Solve for a normal STFT from a mel frequency STFT, using a conversion matrix. This uses triangular filter banks.

transform_inverse_mel_scale(
  n_stft,
  n_mels = 128,
  sample_rate = 16000,
  f_min = 0,
  f_max = NULL,
  max_iter = 1e+05,
  tolerance_loss = 1e-05,
  tolerance_change = 1e-08,
  ...
)

Arguments

n_stft

(int): Number of bins in STFT. See n_fft in transform_spectrogram.

n_mels

(int, optional): Number of mel filterbanks. (Default: 128)

sample_rate

(int, optional): Sample rate of audio signal. (Default: 16000)

f_min

(float, optional): Minimum frequency. (Default: 0.)

f_max

(float or NULL, optional): Maximum frequency. (Default: sample_rate %/% 2)

max_iter

(int, optional): Maximum number of optimization iterations. (Default: 100000)

tolerance_loss

(float, optional): Value of loss to stop optimization at. (Default: 1e-5)

tolerance_change

(float, optional): Difference in losses to stop optimization at. (Default: 1e-8)

...

(optional): Arguments passed to the SGD optimizer.

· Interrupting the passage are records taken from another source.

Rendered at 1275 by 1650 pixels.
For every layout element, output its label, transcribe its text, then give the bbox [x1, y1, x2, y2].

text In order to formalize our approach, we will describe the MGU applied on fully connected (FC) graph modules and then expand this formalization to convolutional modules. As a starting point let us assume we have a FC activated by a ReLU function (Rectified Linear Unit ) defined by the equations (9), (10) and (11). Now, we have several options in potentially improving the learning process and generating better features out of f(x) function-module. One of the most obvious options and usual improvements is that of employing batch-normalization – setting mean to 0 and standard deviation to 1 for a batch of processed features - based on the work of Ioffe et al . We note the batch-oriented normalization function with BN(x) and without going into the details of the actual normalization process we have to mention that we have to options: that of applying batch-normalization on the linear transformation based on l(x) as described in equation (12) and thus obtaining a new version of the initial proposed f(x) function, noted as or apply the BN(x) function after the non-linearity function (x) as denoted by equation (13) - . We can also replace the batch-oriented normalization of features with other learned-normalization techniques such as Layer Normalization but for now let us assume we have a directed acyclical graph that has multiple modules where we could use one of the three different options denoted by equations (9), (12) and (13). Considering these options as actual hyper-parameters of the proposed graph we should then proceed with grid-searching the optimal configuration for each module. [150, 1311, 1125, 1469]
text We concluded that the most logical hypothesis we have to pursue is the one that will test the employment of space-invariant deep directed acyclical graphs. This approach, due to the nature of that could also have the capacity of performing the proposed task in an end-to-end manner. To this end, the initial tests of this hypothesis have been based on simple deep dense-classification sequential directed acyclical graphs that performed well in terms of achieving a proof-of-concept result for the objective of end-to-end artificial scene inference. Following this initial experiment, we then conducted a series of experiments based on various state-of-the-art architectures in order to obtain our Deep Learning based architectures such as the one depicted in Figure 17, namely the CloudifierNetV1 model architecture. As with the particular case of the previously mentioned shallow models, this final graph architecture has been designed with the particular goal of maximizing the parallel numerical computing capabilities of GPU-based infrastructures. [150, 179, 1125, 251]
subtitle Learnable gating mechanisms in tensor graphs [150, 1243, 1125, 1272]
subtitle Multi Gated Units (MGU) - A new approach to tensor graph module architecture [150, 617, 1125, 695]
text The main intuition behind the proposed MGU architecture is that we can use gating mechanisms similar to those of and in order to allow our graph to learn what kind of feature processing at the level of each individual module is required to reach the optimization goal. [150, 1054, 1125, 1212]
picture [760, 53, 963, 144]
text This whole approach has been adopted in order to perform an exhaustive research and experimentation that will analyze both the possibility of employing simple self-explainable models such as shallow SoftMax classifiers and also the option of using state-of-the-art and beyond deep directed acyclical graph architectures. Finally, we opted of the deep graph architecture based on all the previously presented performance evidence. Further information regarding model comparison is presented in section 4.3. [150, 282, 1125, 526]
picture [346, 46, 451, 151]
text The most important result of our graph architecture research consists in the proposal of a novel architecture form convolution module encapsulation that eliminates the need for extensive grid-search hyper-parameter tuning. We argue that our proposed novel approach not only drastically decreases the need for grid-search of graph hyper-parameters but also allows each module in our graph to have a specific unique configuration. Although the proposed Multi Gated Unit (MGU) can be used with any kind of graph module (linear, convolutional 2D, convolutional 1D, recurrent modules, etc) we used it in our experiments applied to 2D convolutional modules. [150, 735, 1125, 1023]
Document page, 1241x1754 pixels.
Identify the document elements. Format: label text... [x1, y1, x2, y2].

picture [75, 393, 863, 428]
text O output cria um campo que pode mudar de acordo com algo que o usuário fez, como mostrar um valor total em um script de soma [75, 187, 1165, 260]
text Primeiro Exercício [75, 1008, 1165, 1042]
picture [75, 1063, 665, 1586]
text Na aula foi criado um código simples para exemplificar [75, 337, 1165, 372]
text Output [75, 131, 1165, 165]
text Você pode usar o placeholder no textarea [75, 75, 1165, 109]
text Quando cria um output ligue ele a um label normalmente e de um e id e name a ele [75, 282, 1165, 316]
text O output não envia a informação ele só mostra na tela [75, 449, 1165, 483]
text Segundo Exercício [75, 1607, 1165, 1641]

Argument lr will default to 0.1 if not specied.(Default: NULL)

Value

Tensor: Linear scale spectrogram of size (..., freq, time)

Details

forward param: melspec (Tensor): A Mel frequency spectrogram of dimension (..., n_mels, time)

It minimizes the euclidian norm between the input mel-spectrogram and the product between the estimated spectrogram and the filter banks using SGD.